E nunca mais o largou. “Pessoa encarna muito bem a categoria que ele próprio reivindicou no final de um poema de 1933: ‘E eu sou poeta e pensador!’. A luta entre a Razão e a Vida faz parte de Pessoa e o jogo estético da heteronímia é um desenvolvimento desse conflito trágico entre o sentimento e o pensamento, que havia também em Antero [de Quental], um dos seus mestres, que ele colocava no topo da lista dos ‘poetas-pensadores’“, explicou o investigador espanhol. “Pessoa é um poeta que pensa e que faz pensar, mesmo quando quer fugir do pensamento que é, como sabiam bem [Bernardo] Soares e [Alberto] Caeiro, dor e impossibilidade de existir.”

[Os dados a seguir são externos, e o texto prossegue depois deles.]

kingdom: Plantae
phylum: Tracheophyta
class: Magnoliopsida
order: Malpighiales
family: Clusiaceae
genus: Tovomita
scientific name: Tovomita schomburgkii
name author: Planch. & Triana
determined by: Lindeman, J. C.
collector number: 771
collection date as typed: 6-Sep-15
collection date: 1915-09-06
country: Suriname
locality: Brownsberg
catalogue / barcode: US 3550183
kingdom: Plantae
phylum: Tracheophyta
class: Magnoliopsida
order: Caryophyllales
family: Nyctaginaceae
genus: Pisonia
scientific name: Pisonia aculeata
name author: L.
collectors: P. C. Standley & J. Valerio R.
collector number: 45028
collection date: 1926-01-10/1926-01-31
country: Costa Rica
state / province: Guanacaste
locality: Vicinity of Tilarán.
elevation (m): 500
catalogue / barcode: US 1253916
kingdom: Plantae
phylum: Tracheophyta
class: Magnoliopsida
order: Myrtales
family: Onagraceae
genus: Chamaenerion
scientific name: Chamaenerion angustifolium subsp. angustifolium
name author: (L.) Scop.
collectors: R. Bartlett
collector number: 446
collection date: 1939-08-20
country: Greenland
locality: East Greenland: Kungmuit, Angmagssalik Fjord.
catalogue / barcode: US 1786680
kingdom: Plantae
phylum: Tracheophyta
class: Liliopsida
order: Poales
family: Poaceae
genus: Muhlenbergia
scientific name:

Depois de um labirinto chamado Fernando Pessoa, Pérez López mergulhou no “labirinto chamado espólio”, onde trabalhou de 2007 a 2009. Não apenas por curiosidade, mas porque compreendeu desde muito cedo que ainda havia muito por explorar no interior da mítica arca. Por divulgar. Além disso, “as edições nem sempre eram fiáveis”. “Não se pode ter uma ideia real do que Pessoa é, era ou significa sem mergulhar nos papéis. Ainda hoje há muitas coisas desconhecidas ou mal conhecidas.” E isso, em si, é um paradoxo. Mas, como se sabe, Fernando Pessoa era um grande fã de paradoxos.
Depois disso, publicou o livro Poesía, Ontologia y Tragedia en Fernando Pessoa (2012), fez parte da equipa responsável pelas obras do poeta na Ática e co-editou a obra Ibéria. Introdução a Um Imperialismo Futuro (2012), que reuniu pela primeira vez os textos pessoanos sobre o assunto ibérico e as relações de Portugal e Espanha, entre muitas outras obras e trabalhos. E assim se passaram dez anos.
“No meu caso, pode-se dizer que a minha paixão provém desse diálogo essencial entre poesia e pensamento, dessa dimensão trágica que persiste na sua obra e através da qual sempre tentei olhar para Pessoa”, admitiu. “Para ele, mas também para o mundo, porque Pessoa não acaba em Pessoa. É sempre uma janela para o mundo e para nós próprios. Um espelho mágico, aliás, inesgotável.”
Pablo Javier Pérez López vai apresentar a comunicação “O Pessoa Anarquista” na quinta-feira, 9 de fevereiro, no bloco das 17h15. Na mesma sessão participarão também os oradores Ana Maria Freitas e Rui Sousa.